#### WHAT THIS TASK INVOLVES
The answer should consist of each line below that contains the word "family".

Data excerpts

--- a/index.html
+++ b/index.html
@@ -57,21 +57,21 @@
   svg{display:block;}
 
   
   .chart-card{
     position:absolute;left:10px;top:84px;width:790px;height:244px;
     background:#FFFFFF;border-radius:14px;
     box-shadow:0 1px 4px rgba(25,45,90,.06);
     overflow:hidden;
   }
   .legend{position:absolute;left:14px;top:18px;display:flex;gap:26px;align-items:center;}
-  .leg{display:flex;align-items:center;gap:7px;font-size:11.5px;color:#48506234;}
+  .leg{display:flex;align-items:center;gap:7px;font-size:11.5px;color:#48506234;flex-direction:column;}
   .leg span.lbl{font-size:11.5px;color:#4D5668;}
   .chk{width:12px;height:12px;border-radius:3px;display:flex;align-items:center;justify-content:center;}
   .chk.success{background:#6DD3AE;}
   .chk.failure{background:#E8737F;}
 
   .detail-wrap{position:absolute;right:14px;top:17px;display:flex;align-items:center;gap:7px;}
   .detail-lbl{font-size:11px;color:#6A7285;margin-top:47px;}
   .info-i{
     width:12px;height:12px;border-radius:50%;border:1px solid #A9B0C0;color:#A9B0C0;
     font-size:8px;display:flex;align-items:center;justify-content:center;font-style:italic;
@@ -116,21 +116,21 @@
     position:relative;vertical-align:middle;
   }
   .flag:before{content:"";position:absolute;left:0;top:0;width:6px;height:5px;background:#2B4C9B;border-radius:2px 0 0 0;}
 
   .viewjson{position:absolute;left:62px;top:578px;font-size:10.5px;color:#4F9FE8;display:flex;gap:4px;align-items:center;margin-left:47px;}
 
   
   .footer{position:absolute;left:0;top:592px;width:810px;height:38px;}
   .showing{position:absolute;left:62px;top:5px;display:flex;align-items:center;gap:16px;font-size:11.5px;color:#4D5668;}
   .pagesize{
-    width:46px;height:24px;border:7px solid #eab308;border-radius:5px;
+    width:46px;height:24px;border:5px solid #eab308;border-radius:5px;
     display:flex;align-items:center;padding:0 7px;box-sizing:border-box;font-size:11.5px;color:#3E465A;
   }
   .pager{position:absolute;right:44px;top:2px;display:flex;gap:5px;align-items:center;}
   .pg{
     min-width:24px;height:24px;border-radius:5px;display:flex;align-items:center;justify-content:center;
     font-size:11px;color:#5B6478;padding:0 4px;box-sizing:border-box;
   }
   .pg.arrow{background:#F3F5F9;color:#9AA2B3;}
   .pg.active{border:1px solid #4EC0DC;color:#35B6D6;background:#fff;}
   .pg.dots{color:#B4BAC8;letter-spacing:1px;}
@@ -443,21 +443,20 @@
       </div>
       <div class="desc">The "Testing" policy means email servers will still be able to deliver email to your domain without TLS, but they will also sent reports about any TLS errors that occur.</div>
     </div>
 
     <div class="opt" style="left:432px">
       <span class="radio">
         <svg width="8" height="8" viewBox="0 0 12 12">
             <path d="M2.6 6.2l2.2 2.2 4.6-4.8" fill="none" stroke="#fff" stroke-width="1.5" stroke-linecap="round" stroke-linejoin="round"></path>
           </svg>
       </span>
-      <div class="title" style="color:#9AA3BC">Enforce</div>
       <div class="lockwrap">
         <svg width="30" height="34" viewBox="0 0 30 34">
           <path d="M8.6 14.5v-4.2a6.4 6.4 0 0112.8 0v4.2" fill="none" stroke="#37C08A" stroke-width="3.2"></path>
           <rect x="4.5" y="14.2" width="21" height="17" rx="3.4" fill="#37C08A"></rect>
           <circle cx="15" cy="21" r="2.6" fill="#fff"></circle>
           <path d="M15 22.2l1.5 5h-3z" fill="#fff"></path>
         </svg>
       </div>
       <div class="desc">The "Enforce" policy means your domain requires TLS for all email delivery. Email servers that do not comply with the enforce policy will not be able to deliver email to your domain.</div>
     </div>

--

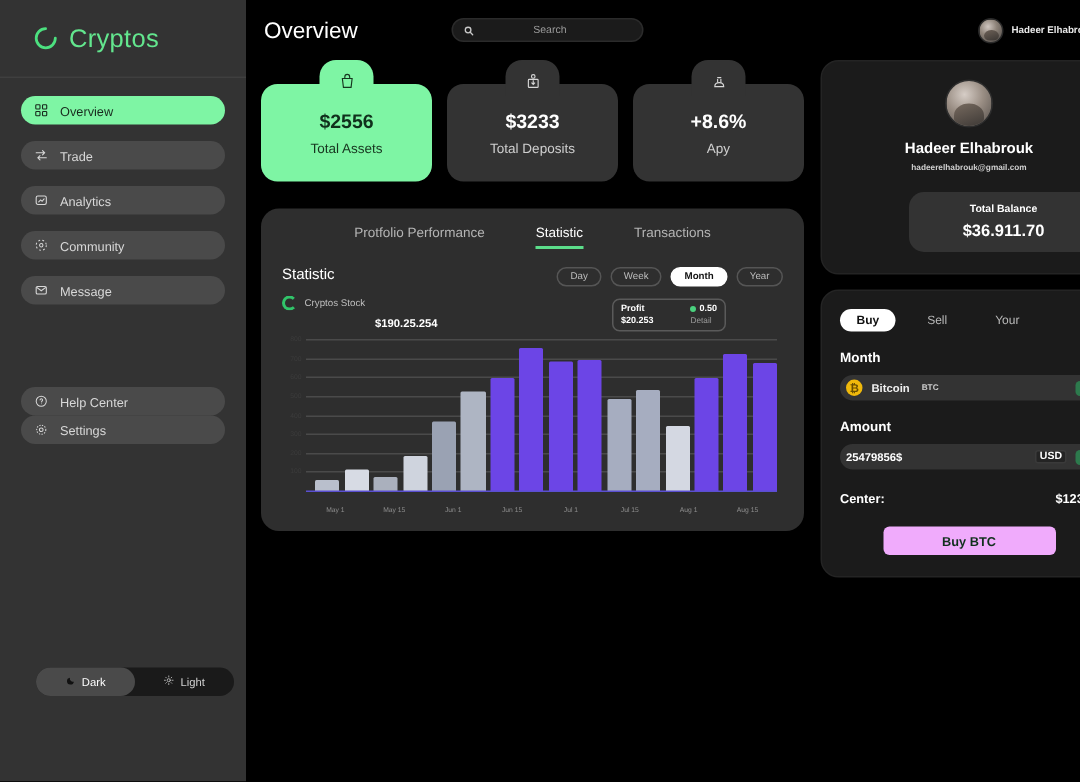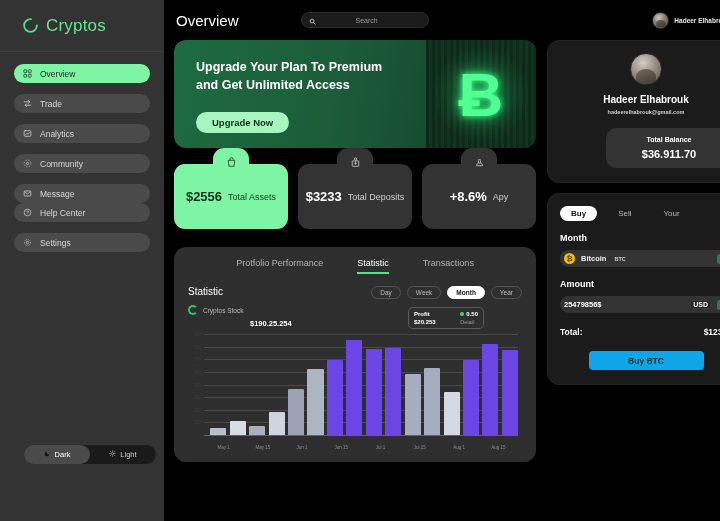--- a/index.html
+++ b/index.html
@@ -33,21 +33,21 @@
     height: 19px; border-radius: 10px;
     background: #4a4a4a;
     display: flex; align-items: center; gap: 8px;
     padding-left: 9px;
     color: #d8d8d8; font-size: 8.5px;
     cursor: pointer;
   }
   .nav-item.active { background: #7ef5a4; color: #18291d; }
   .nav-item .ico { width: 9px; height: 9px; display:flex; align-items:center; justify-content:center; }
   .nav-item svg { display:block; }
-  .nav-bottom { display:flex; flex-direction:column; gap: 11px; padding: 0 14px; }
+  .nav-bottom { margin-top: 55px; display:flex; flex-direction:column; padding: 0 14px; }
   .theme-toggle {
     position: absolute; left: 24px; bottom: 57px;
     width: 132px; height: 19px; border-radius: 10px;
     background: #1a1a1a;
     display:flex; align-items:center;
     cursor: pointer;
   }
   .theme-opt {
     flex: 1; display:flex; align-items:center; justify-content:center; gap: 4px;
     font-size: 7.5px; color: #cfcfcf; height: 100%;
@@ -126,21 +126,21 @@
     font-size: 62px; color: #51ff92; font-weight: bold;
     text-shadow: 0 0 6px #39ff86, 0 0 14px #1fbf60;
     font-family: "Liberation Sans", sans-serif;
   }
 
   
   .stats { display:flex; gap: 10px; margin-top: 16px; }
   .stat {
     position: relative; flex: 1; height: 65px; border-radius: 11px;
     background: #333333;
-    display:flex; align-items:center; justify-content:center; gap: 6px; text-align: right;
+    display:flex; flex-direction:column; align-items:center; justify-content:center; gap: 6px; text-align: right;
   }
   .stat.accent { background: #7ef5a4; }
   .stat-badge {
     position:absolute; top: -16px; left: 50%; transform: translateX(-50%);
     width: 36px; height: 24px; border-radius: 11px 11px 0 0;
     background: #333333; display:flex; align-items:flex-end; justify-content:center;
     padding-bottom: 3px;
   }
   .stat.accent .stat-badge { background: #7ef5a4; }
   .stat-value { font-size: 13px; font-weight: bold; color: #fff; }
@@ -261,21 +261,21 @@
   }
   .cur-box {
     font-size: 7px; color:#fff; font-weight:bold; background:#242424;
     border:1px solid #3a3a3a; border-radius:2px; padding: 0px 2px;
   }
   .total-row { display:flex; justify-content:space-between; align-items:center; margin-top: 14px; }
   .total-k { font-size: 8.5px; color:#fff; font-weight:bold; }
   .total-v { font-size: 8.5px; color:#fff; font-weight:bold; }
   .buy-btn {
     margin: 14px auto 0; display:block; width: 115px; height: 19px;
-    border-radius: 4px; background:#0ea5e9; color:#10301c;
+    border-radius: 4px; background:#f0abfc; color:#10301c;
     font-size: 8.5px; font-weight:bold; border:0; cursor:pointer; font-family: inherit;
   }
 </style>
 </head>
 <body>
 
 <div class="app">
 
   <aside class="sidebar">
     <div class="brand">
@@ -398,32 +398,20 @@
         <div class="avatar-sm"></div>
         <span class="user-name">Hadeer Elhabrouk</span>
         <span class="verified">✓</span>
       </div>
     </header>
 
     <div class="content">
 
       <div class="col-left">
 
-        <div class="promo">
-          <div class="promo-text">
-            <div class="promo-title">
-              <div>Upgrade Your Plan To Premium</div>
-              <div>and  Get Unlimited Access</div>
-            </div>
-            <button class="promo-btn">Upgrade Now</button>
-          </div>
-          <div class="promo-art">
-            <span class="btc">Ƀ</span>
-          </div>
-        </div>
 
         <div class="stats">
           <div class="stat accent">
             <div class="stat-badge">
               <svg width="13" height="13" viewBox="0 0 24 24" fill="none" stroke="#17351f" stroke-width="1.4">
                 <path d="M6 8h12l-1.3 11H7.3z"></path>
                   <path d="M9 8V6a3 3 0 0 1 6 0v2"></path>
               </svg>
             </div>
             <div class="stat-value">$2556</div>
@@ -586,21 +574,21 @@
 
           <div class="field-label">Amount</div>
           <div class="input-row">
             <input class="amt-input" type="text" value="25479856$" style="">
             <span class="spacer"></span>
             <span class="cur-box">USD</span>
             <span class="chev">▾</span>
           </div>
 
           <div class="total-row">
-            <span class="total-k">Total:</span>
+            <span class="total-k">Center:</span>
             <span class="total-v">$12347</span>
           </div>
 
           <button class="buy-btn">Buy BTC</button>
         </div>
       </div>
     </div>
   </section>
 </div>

#### ANSWER FOR THIS EXERCISE
     font-family: "Liberation Sans", sans-serif;
     font-size: 8.5px; font-weight:bold; border:0; cursor:pointer; font-family: inherit;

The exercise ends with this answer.